Help Piet produce a beautiful painting or tell that it is impossible.

思路

事先说明：对于覆盖区域为 LR 的骨牌，称为水平骨牌，对于覆盖区域为 UD 的骨牌，称为竖直骨牌。

首先可以发现，水平骨牌在某一行内无论怎么分配都不会使这一行不合法，所以对于水平骨牌我们只需要考虑它所在的列（一个水平骨牌会横跨两列）。假如某一列中有 $x$ 个水平骨牌，如果 $x$ 是奇数那么就一定无解，否则就按照一半骨牌为黑白一半骨牌为白黑的方向放置，顺序无所谓，对于每一列均是如此。

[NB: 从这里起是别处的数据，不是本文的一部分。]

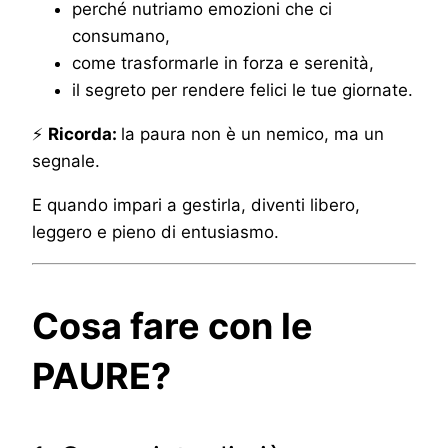
perché nutriamo emozioni che ci
consumano,
come trasformarle in forza e serenità,
il segreto per rendere felici le tue giornate.
⚡
Ricorda:
la paura non è un nemico, ma un
segnale.
E quando impari a gestirla, diventi libero,
leggero e pieno di entusiasmo.
Cosa fare con le
PAURE?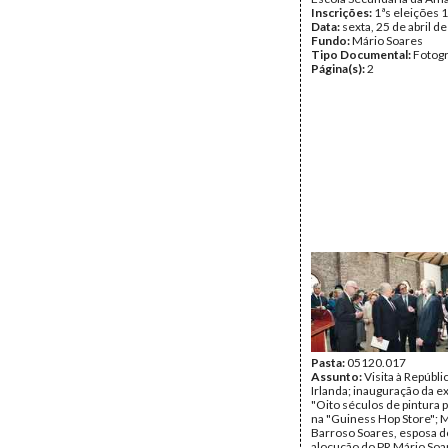
Inscrições:
1ªs eleições 
Data:
sexta, 25 de abril d
Fundo:
Mário Soares
Tipo Documental:
Fotogr
Página(s):
2
Pasta:
05120.017
Assunto:
Visita à Repúbli
Irlanda; inauguração da e
"Oito séculos de pintura 
na "Guiness Hop Store"; 
Barroso Soares, esposa do
alocução do PR Mário Soar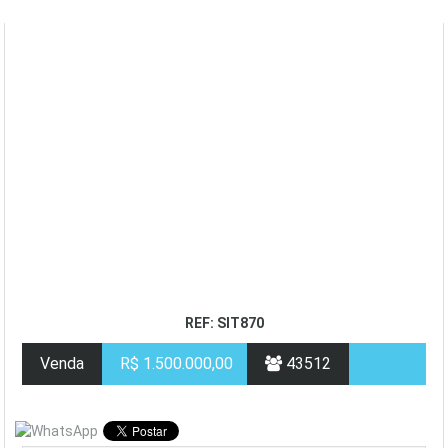
REF: SIT870
Venda
R$ 1.500.000,00
43512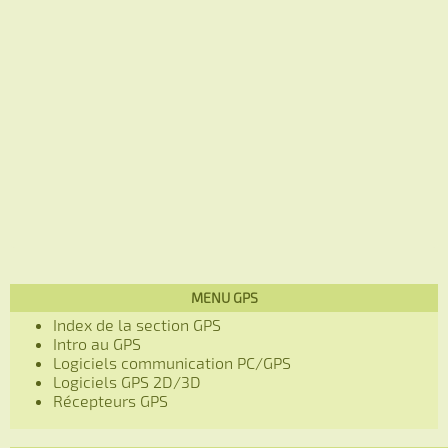
MENU GPS
Index de la section GPS
Intro au GPS
Logiciels communication PC/GPS
Logiciels GPS 2D/3D
Récepteurs GPS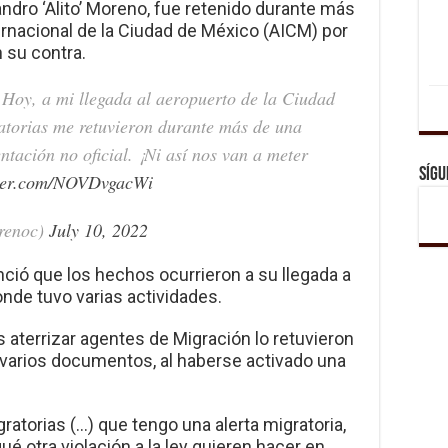
jandro ‘Alito’ Moreno, fue retenido durante más
ernacional de la Ciudad de México (AICM) por
 su contra.
! Hoy, a mi llegada al aeropuerto de la Ciudad
atorias me retuvieron durante más de una
tación no oficial. ¡Ni así nos van a meter
Sígu
tter.com/NOVDvgacWi
renoc)
July 10, 2022
nció que los hechos ocurrieron a su llegada a
nde tuvo varias actividades.
 aterrizar agentes de Migración lo retuvieron
ar varios documentos, al haberse activado una
atorias (…) que tengo una alerta migratoria,
ué otra violación a la ley quieren hacer en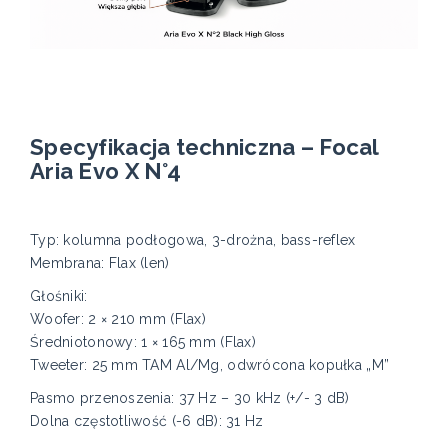
Specyfikacja techniczna – Focal
Aria Evo X N°4
Typ: kolumna podłogowa, 3-drożna, bass-reflex
Membrana: Flax (len)
Głośniki:
Woofer: 2 × 210 mm (Flax)
Średniotonowy: 1 × 165 mm (Flax)
Tweeter: 25 mm TAM Al/Mg, odwrócona kopułka „M”
Pasmo przenoszenia: 37 Hz – 30 kHz (+/- 3 dB)
Dolna częstotliwość (-6 dB): 31 Hz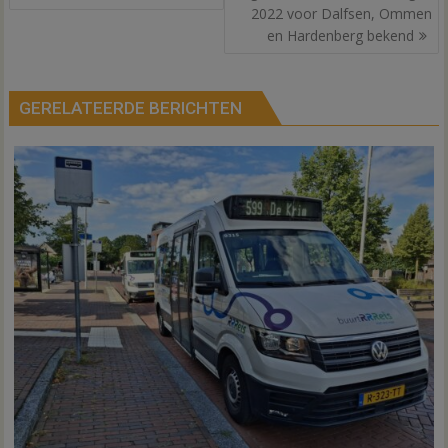
2022 voor Dalfsen, Ommen
en Hardenberg bekend
GERELATEERDE BERICHTEN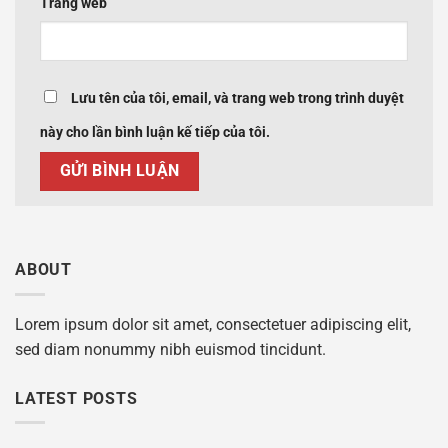
Trang web
Lưu tên của tôi, email, và trang web trong trình duyệt
này cho lần bình luận kế tiếp của tôi.
ABOUT
Lorem ipsum dolor sit amet, consectetuer adipiscing elit,
sed diam nonummy nibh euismod tincidunt.
LATEST POSTS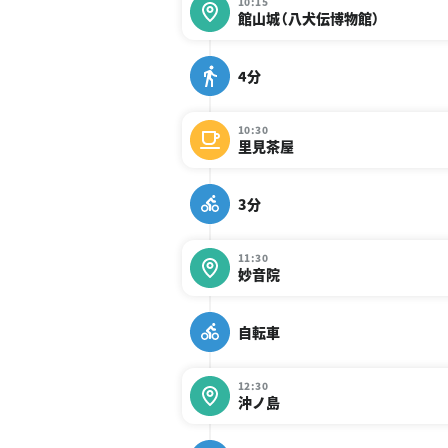
10:15
館山城（八犬伝博物館）
4分
10:30
里見茶屋
3分
11:30
妙音院
自転車
12:30
沖ノ島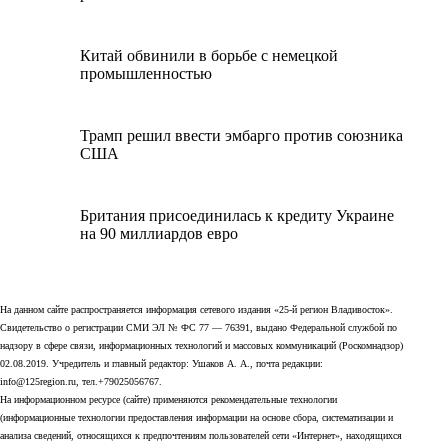
Китай обвинили в борьбе с немецкой
промышленностью
Трамп решил ввести эмбарго против союзника
США
Британия присоединилась к кредиту Украине
на 90 миллиардов евро
На данном сайте распространяется информация сетевого издания «25-й регион Владивосток».
Свидетельство о регистрации СМИ ЭЛ № ФС 77 — 76391, выдано Федеральной службой по
надзору в сфере связи, информационных технологий и массовых коммуникаций (Роскомнадзор)
02.08.2019. Учредитель и главный редактор: Ушаков А. А., почта редакции:
info@125region.ru, тел.+79025056767.
На информационном ресурсе (сайте) применяются рекомендательные технологии
(информационные технологии предоставления информации на основе сбора, систематизации и
анализа сведений, относящихся к предпочтениям пользователей сети «Интернет», находящихся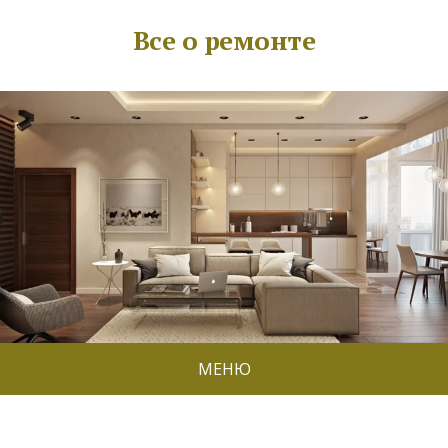
Все о ремонте
МЕНЮ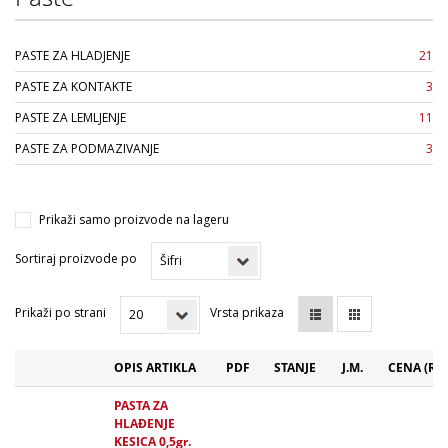
PASTE ZA HLADJENJE
21
PASTE ZA KONTAKTE
3
PASTE ZA LEMLJENJE
11
PASTE ZA PODMAZIVANJE
3
Prikaži samo proizvode na lageru
Sortiraj proizvode po
Prikaži po strani
Vrsta prikaza
OPIS ARTIKLA
PDF
STANJE
J.M.
CENA (RS
PASTA ZA
HLAĐENJE
KESICA 0,5gr.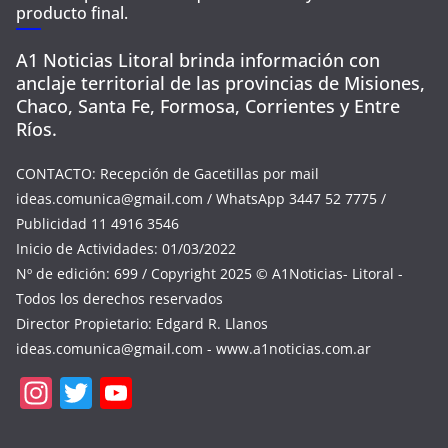
producto final.
A1 Noticias Litoral brinda información con
anclaje territorial de las provincias de Misiones,
Chaco, Santa Fe, Formosa, Corrientes y Entre
Ríos.
CONTACTO: Recepción de Gacetillas por mail
ideas.comunica@gmail.com
/ WhatsApp 3447 52 7775 /
Publicidad 11 4916 3546
Inicio de Actividades: 01/03/2022
Nº de edición: 699 / Copyright 2025 © A1Noticias- Litoral -
Todos los derechos reservados
Director Propietario: Edgard R. Llanos
ideas.comunica@gmail.com
- www.a1noticias.com.ar
In
T
Y
st
w
o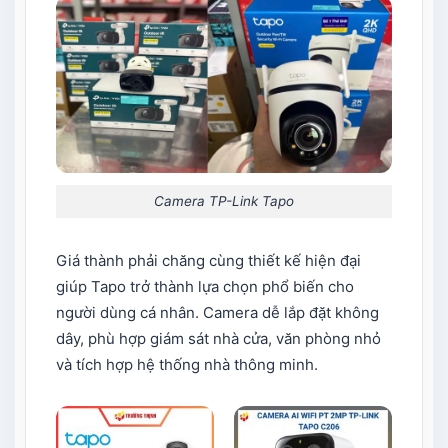
Camera TP-Link Tapo
Giá thành phải chăng cùng thiết kế hiện đại
giúp Tapo trở thành lựa chọn phổ biến cho
người dùng cá nhân. Camera dễ lắp đặt không
dây, phù hợp giám sát nhà cửa, văn phòng nhỏ
và tích hợp hệ thống nhà thông minh.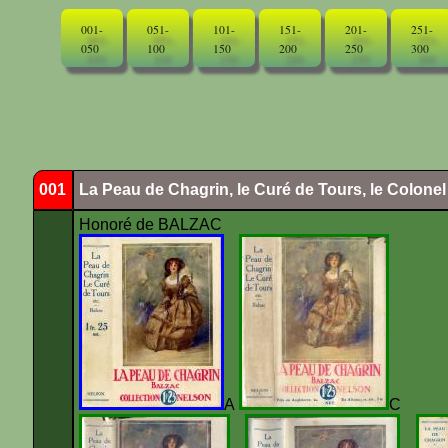
001-
051-
101-
151-
201-
251-
050
100
150
200
250
300
001
La Peau de Chagrin, le Curé de Tours, le Colone
Honoré de BALZAC
A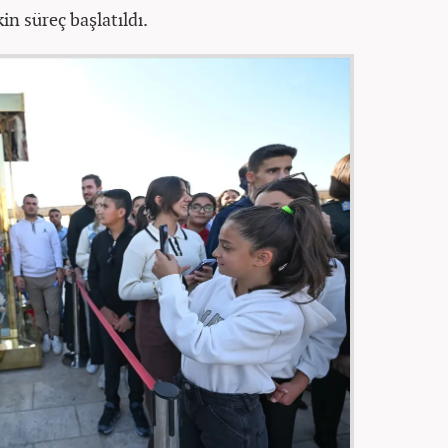
kin süreç başlatıldı.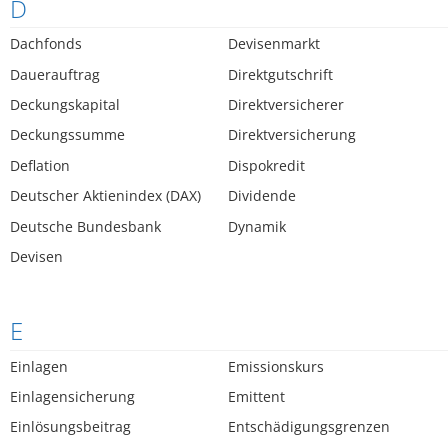
D
Dachfonds
Devisenmarkt
Dauerauftrag
Direktgutschrift
Deckungskapital
Direktversicherer
Deckungssumme
Direktversicherung
Deflation
Dispokredit
Deutscher Aktienindex (DAX)
Dividende
Deutsche Bundesbank
Dynamik
Devisen
E
Einlagen
Emissionskurs
Einlagensicherung
Emittent
Einlösungsbeitrag
Entschädigungsgrenzen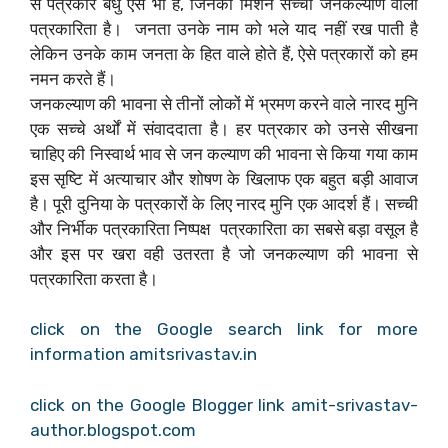
से पत्रकार बंधु ऐसे भी हैं, जिनका मिशन सच्ची जनकल्याण वाली
पत्रकारिता है। ‌ जनता उनके नाम को भले याद नहीं रख पाती है
लेकिन उनके काम जनता के हित वाले होते हैं, ऐसे पत्रकारों को हम
नमन करते हैं।
जनकल्याण की भावना से तीनों लोकों में भ्रमण करने वाले नारद मुनि
एक सच्चे अर्थों में संवाददाता है। हर पत्रकार को उनसे सीखना
चाहिए की निस्वार्थ भाव से जन कल्याण की भावना से किया गया काम
इस सृष्टि में अत्याचार और शोषण के खिलाफ एक बहुत बड़ी आवाज
है। ‌पूरी दुनिया के पत्रकारों के लिए नारद मुनि एक आदर्श हैं। ‌सच्ची
और निर्भीक पत्रकारिता निष्पक्ष पत्रकारिता का सबसे बड़ा वसूल है
और इस पर खरा वही उतरता है जो जनकल्याण की भावना से
पत्रकारिता करता है। ‌ ‌
click on the Google search link for more
information amitsrivastav.in
click on the Google Blogger link amit-srivastav-
author.blogspot.com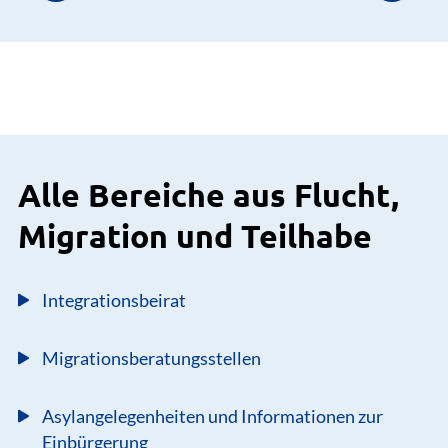
Alle Bereiche aus Flucht,
Migration und Teilhabe
Integrationsbeirat
Migrationsberatungsstellen
Asylangelegenheiten und Informationen zur
Einbürgerung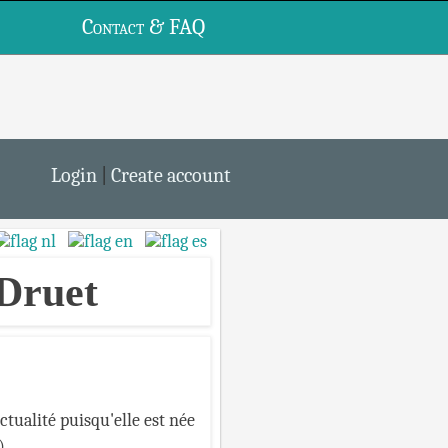
Contact & FAQ
Login
|
Create account
 Druet
ctualité puisqu'elle est née
)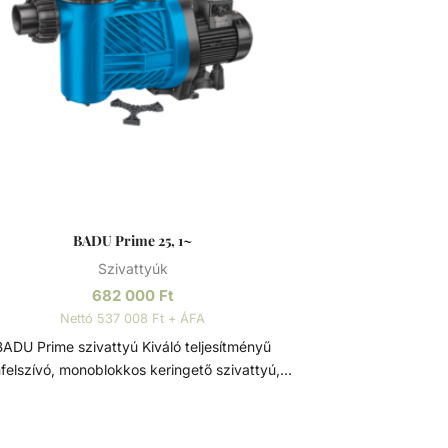
BADU Prime 25, 1~
Szivattyúk
682 000
Ft
Nettó 537 008 Ft + ÁFA
ADU Prime szivattyú Kiváló teljesítményű
felszívó, monoblokkos keringető szivattyú,
eépített előszűrővel, polikarbonát átlátszó
llel. Lakossági és közületi medencék számára
ejlesztve, ami 3 méterrel a vízszint felett is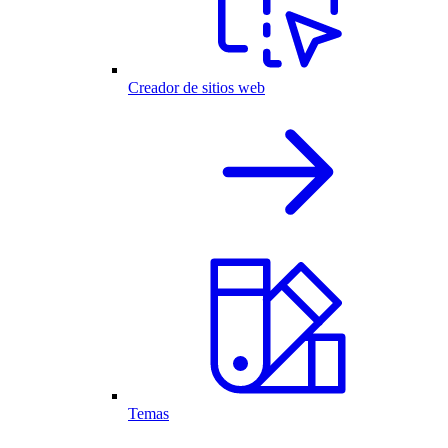
Creador de sitios web
Temas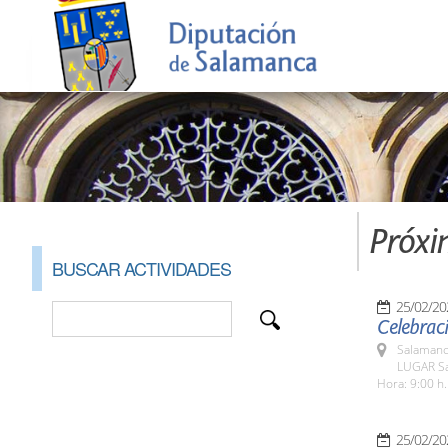
Próxi
BUSCAR ACTIVIDADES
25/02/20
Celebraci
Salamanc
LUGAR Sa
Hora: 9:00 h.
25/02/20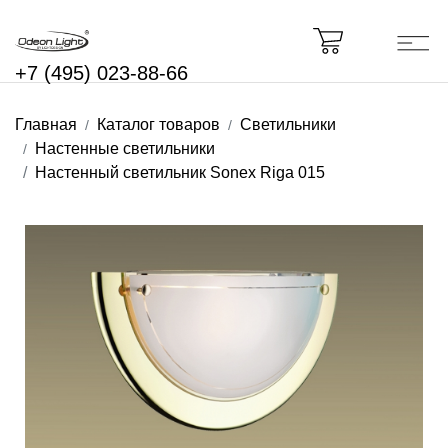
+7 (495) 023-88-66
Главная
Каталог товаров
Светильники
Настенные светильники
Настенный светильник Sonex Riga 015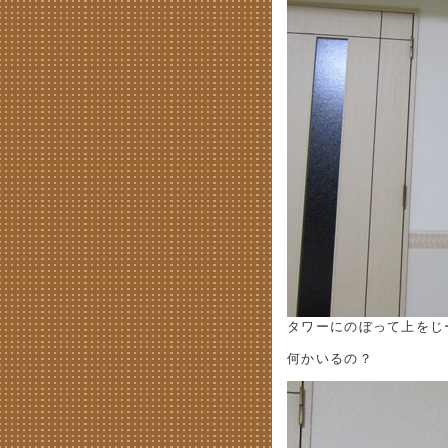
タワーにのぼって上をじ
何かいるの？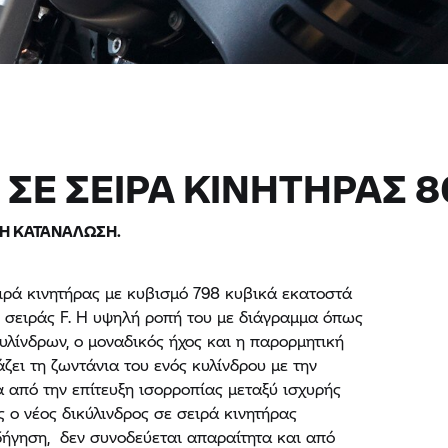
 ΣΕ ΣΕΙΡΑ ΚΙΝΗΤΗΡΑΣ 8
Η ΚΑΤΑΝΑΛΩΣΗ.
ιρά κινητήρας με κυβισμό 798 κυβικά εκατοστά
ης σειράς F. Η υψηλή ροπή του με διάγραμμα όπως
υλίνδρων, ο μοναδικός ήχος και η παρορμητική
ει τη ζωντάνια του ενός κυλίνδρου με την
 από την επίτευξη ισορροπίας μεταξύ ισχυρής
 ο νέος δικύλινδρος σε σειρά κινητήρας
ήγηση, δεν συνοδεύεται απαραίτητα και από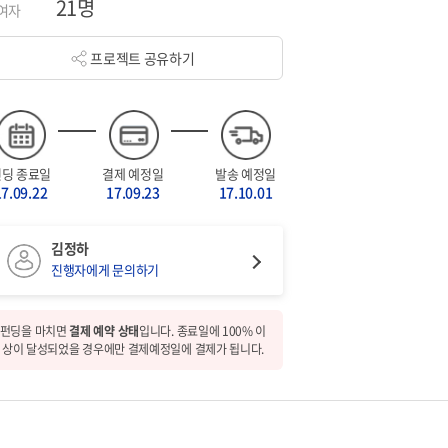
21명
여자
프로젝트 공유하기
펀딩 종료일
결제 예정일
발송 예정일
17.09.22
17.09.23
17.10.01
김정하
진행자에게 문의하기
펀딩을 마치면
결제 예약 상태
입니다. 종료일에 100% 이
상이 달성되었을 경우에만 결제예정일에 결제가 됩니다.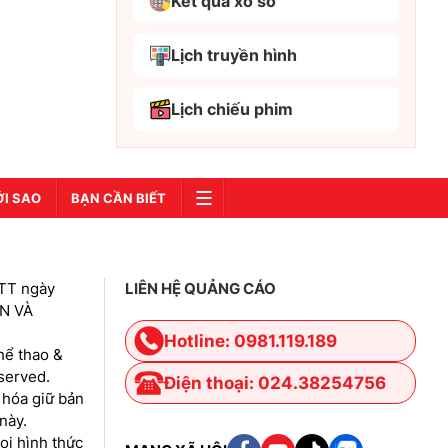
Kết quả xổ số
Bắc Kạn
Bắc Ninh
Lịch truyền hình
Bến Tre
Lịch chiếu phim
Cao Bằng
Cà Mau
Cần Thơ
ỚI SAO
BẠN CẦN BIẾT
Điện Biên
Đà Nẵng
TT ngày
LIÊN HỆ QUẢNG CÁO
Đà Lạt
IN VÀ
Đắk Lắk
Hotline: 0981.119.189
hể thao &
Đắk Nông
eserved.
Điện thoại: 024.38254756
 hóa giữ bản
Đồng Nai
này.
Đồng Tháp
i hình thức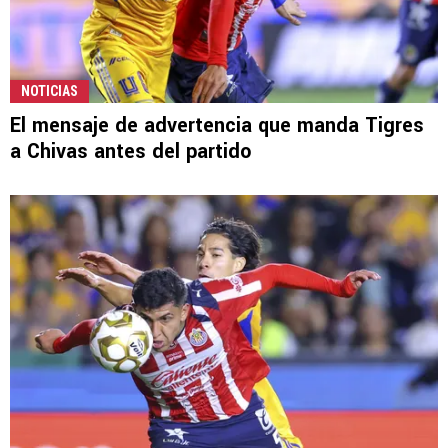
NOTICIAS
El mensaje de advertencia que manda Tigres
a Chivas antes del partido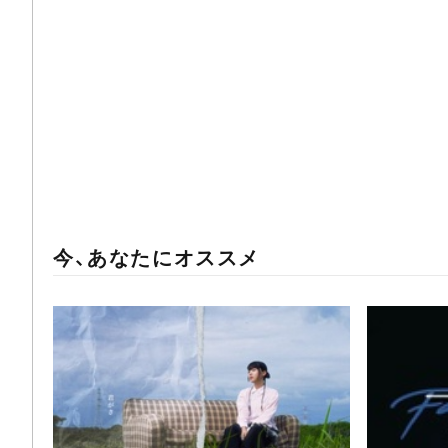
今、あなたにオススメ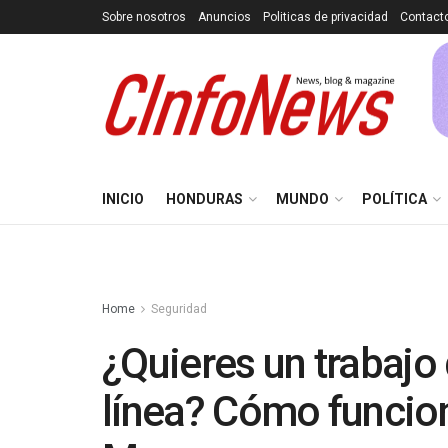
Sobre nosotros
Anuncios
Politicas de privacidad
Contact
INICIO
HONDURAS
MUNDO
POLÍTICA
Home
Seguridad
¿Quieres un trabajo
línea? Cómo funcion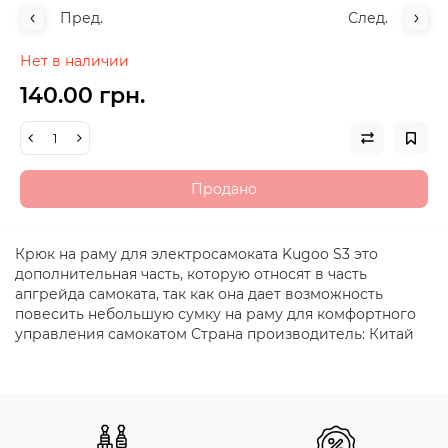
Пред.
След.
Нет в наличии
140.00 грн.
Продано
Крюк на раму для электросамоката Kugoo S3 это
дополнительная часть, которую относят в часть
апгрейда самоката, так как она дает возможность
повесить небольшую сумку на раму для комфортного
управления самокатом Страна производитель: Китай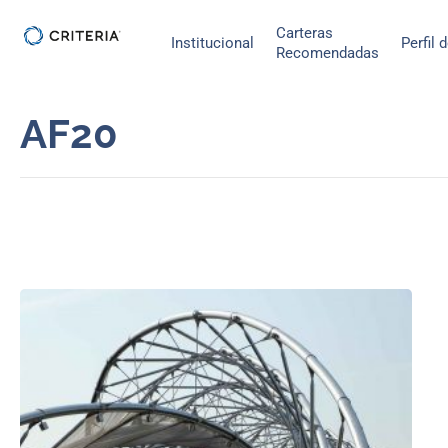
Ir
Carteras
al
Institucional
Perfil 
Recomendadas
contenido
AF20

对于竖直骨牌我们同样只考虑它所在的行（一个竖直骨牌横跨两行），与列的情况相同，这里不多赘述，直接上代码。

代码

#include <bits/stdc++.h>
using namespace std;
const int N = 505;

int main()
{
    int t;
    scanf("%d", &t);
    while(t--)
    {
        int n, m;
        scanf("%d%d", &n, &m);
        char s[N][N], ans[N][N];
        int ver[N], hor[N];
        memset(ver, 0, sizeof(ver));
        memset(hor, 0, sizeof(hor));
        memset(ans, '.', sizeof(ans));
        for(int i = 0; i < n; i++)
            scanf("%s", s[i]);
        for(int i = 0; i < n; i++)
        {
            for(int j = 0; j < m; j++)
            {
                if(s[i][j] == 'U')
                {
                    ver[i]++;
                }
                else if(s[i][j] == 'L')
                {
                    hor[j]++;
                }
            }
        }
        bool bj = false;
        for(int i = 0; i < n; i++)
        {
            int cnt = 0;
            if(ver[i] & 1)
            {
                bj = true;
                cout << -1 << endl;
                break;
            }
            for(int j = 0; j < m; j++)
            {
                if(s[i][j] == 'U')
                {
                    cnt++;
                    if(cnt <= (ver[i] >> 1))
                    {
                        ans[i][j] = 'B';
                        ans[i + 1][j] = 'W';
                    }
                    else
                    {
                        ans[i][j] = 'W';
                        ans[i + 1][j] = 'B';
                    }
                }
            }
        }
        for(int i = 0; i < m; i++)
        {
            int cnt = 0;
            if((hor[i] & 1) && !bj)
            {
                bj = true;
                cout << -1 << endl;
                break;
            }
            for(int j = 0; j < n; j++)
            {
                if(s[j][i] == 'L')
                {
                    cnt++;
                    if(cnt <= (hor[i] >> 1))
                    {
                        ans[j][i] = 'B';
                        ans[j][i + 1] = 'W';
                    }
                    else
                    {
                        ans[j][i] = 'W';
                        ans[j][i + 1] = 'B';
                    }
                }
            }
        }
        if(bj) continue;
        for(int i = 0; i < n; i++)
        {
            for(int j = 0; j < m; j++)
                printf("%c", ans[i][j]);
            puts("");
        }
    }
    return 0;
}